Folha de S. Paulo
As direitas que se opõem ao petista
desenharam a sua estratégia à espera de um extremista que não vai disputar a
eleição
A única polarização na disputa presidencial
se dá entre Lula (PT) e todos os outros, excetuando-se Ciro Gomes (PDT), já
digo por quê. E é do tipo aritmética, não ideológica: o petista
ou tem mais votos do que a soma dos adversários ou empata com eles.
Tanto os candidatos de direita como os de
extrema-direita —Bolsonaro e Sergio Moro— insistem, no entanto, em caracterizar
o moderadíssimo ex-presidente como um radical de esquerda.
E aí as respectivas campanhas dessa turma semelham parafuso espanado e começam a girar em falso, limitando-se a falar com os fiéis de sempre. Vão mudar a tempo para tentar exaltar as próprias virtudes em vez de lutar contra um adversário comum, construído por seus delírios? Não sei. Faço análises, não previsões.
Ciro Nogueira, ministro da Casa Civil e
hoje um dos sócios majoritários do governo, desponta como o articulador da
campanha continuísta. Já escreveu um artigo
nesta Folha e
concedeu uma entrevista ao Globo com conteúdo idêntico: o Lula que se aproxima
de Geraldo Alckmin seria mero truque.
Esse ser caroável esconderia o amigo da
Venezuela e de Cuba... Se Nogueira tivesse com o povo do Piauí o zelo que
demonstra com cubanos e venezuelanos, a vida no Estado seria melhor... Ocorre
que esse candidato do PT —que ele já considerou
o "melhor presidente da história do Brasil"— só existe na sua
ficção eleitoral. Afinal, se o fanático não servir nem para combater o
comunismo, ainda que imaginário, vai servir para quê?
Também circula por aí a informação de que
João Doria (PSDB) pretende dar prioridade aos ataques ao candidato do PT num
mix de restrições entre ideológicas e éticas, buscando reavivar mensalão e
petrolão.
Há tempos me pergunto, e respondo, se,
depois de tudo, faz sentido insistir nessa tecla. Lula conseguiu pôr um
escolhido seu no segundo turno, em 2018, mesmo preso. Está livre. Também das
ações judiciais. Uma coisa e outra —a condenação sem provas e a anulação dos
processos— são, a seu modo, obras de Moro.

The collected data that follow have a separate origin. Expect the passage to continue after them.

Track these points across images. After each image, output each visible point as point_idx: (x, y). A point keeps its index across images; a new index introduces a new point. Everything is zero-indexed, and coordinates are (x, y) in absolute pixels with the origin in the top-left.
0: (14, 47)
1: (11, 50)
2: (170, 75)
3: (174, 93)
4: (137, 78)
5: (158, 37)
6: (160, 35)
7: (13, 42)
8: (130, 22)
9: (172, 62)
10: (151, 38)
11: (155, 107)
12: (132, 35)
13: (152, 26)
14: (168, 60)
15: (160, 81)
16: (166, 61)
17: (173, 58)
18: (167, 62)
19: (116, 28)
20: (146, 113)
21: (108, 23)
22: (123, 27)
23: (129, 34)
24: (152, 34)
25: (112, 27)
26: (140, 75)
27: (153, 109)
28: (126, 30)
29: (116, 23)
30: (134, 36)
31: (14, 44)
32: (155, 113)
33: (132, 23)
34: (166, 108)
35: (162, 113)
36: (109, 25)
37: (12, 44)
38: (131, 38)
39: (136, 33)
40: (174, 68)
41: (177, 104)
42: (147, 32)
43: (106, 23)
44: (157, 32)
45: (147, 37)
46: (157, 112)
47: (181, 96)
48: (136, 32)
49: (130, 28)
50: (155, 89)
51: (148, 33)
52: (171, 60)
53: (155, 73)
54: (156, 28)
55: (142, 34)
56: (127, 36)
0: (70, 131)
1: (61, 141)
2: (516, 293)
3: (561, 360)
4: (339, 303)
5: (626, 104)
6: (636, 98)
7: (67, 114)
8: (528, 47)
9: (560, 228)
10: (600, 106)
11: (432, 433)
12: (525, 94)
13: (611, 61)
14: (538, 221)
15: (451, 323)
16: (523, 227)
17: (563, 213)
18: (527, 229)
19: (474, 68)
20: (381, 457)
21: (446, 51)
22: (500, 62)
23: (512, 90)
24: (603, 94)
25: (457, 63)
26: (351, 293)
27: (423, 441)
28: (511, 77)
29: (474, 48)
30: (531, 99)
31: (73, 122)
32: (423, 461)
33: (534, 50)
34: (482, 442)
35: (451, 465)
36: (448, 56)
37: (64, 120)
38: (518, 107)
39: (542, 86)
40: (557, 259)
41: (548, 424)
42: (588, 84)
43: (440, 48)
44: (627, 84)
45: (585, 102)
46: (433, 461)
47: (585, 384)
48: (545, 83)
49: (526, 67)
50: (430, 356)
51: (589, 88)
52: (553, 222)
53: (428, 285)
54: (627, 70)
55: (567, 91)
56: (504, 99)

Então falemos sobre o ex-juiz, ex-ministro
de Bolsonaro, ex-funcionário
da Alvarez & Marsal e
atual candidato —conseguiu ser tudo isso em quatro anos. Um prodígio! Converse
com pessoas dos mais diversos matizes ideológicos. Todas elas, se responsáveis,
falam sobre a necessidade de haver alguma forma de conciliação para, ao menos,
levar o navio ao cais. Depois a vida volta ao normal.
Elio
Gaspari já disse com acerto neste jornal que o líder petista está um
passo à frente nesse esforço. É o significado de suas conversas com Alckmin e
outros à sua direita. Para tornar viável a sua candidatura, Moro tem de propor,
necessariamente, a guerra.
Segundo números da pesquisa Ipespe —para
citar o levantamento mais recente—, o ex-juiz, parcial e incompetente, tem de
convencer os brasileiros de que só ele pode impedir a concretização da vontade
de 68% a 70% dos eleitores —é a soma das respectivas intenções de voto no
ex-presidente e no atual; o primeiro tem quase o dobro do segundo.
Se o percurso não deixou clara a tese,
vamos à síntese: os direitistas e extremistas de direita que se opõem ao
ex-mandatário desenharam a sua estratégia à espera de um bárbaro que não vai
disputar a eleição. Ciro caminha por fora e resolveu antagonizar com a real
polarização aritmética: Lula contra os outros. É como se dissesse: "A seu
modo, todos representam o ‘statu quo’; eu mudo esse destino". Não é tarefa
fácil.
Lembro do poema "À Espera dos
Bárbaros", do poeta grego, nascido no Egito, Constantino Kafávis. A
oposição de matriz reaça ou conservadora ao candidato do PT está como os
romanos do texto. Sua existência era pautada pela expectativa de que aqueles
chegariam. E, no entanto, não chegaram. E são estes os versos finais: "Sem
bárbaros o que será de nós?/ Ah! eles eram uma solução."
Nota particular: Se a pessoa que me tomou
emprestado o livro "90 e Mais Quatro Poemas", de Kaváfis, primeira
edição da tradução do poeta português Jorge de Sena, estiver lendo este texto,
peço: "Devolva meu livro, vai!" Prometo não o emprestar nunca mais.